══ Supplied material
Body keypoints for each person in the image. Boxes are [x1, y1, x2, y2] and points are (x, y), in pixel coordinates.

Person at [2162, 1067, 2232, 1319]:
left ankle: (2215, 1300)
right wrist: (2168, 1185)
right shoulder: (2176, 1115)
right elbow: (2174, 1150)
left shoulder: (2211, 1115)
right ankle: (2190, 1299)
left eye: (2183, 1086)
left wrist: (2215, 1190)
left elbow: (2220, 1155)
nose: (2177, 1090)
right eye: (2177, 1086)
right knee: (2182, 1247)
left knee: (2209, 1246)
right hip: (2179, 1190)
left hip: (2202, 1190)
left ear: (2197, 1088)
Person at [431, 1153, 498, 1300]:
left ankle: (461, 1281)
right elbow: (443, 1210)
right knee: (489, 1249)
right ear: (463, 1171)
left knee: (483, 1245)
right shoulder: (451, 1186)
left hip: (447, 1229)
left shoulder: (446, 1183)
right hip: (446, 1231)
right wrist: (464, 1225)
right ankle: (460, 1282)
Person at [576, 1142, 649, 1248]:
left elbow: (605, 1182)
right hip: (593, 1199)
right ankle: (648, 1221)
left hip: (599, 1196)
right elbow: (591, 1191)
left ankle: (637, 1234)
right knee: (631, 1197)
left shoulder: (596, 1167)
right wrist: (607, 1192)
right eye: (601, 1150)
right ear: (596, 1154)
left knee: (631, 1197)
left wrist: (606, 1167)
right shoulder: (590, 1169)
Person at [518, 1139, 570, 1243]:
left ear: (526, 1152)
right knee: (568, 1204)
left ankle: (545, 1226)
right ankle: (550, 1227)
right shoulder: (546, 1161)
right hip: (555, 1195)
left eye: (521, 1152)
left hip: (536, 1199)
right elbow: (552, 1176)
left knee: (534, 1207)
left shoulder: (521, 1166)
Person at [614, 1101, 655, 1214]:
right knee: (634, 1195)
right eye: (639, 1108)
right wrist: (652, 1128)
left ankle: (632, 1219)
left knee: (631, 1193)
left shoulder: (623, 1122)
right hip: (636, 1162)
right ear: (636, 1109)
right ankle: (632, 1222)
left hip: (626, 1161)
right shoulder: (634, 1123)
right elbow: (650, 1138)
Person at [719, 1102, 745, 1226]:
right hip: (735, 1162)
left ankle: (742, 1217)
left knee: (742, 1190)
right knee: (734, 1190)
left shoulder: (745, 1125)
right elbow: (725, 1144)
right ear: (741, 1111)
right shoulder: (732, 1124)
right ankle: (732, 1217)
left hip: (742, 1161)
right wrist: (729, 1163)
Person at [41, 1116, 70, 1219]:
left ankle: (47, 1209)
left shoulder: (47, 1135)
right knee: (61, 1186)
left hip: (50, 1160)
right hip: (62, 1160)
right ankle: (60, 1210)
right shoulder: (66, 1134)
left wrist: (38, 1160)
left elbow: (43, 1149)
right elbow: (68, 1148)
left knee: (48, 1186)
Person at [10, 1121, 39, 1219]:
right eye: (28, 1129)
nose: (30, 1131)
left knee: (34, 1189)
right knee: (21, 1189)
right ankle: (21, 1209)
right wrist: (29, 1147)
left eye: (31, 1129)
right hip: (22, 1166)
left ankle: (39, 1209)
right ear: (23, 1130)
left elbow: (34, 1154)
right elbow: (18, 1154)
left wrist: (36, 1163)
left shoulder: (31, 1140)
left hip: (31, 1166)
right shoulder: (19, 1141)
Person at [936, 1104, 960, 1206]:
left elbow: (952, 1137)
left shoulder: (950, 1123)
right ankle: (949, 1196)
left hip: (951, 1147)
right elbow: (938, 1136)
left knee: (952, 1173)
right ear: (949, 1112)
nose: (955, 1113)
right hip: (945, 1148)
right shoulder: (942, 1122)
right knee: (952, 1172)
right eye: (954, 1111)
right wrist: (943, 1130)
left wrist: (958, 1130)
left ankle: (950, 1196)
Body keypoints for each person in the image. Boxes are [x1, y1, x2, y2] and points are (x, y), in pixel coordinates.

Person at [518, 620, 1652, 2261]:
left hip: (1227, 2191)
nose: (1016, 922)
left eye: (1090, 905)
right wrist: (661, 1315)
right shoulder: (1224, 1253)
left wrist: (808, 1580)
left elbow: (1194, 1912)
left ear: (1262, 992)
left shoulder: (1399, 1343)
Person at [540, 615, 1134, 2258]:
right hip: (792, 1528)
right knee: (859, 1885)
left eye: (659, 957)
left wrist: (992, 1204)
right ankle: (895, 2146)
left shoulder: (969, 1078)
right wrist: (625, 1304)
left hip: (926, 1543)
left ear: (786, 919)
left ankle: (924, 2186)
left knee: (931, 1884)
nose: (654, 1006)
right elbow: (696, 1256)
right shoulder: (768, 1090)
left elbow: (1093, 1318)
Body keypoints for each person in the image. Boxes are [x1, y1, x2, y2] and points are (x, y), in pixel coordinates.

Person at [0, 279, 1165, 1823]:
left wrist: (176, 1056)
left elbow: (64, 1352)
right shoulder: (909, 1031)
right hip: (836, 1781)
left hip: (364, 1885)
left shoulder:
════
## What the task requires
Could you restate word for word the lines above from the one containing "right knee: (21, 1189)" through the one containing "right eye: (954, 1111)", both included, and nothing else?

## Expected output
right knee: (21, 1189)
right ankle: (21, 1209)
right wrist: (29, 1147)
left eye: (31, 1129)
right hip: (22, 1166)
left ankle: (39, 1209)
right ear: (23, 1130)
left elbow: (34, 1154)
right elbow: (18, 1154)
left wrist: (36, 1163)
left shoulder: (31, 1140)
left hip: (31, 1166)
right shoulder: (19, 1141)
Person at [936, 1104, 960, 1206]:
left elbow: (952, 1137)
left shoulder: (950, 1123)
right ankle: (949, 1196)
left hip: (951, 1147)
right elbow: (938, 1136)
left knee: (952, 1173)
right ear: (949, 1112)
nose: (955, 1113)
right hip: (945, 1148)
right shoulder: (942, 1122)
right knee: (952, 1172)
right eye: (954, 1111)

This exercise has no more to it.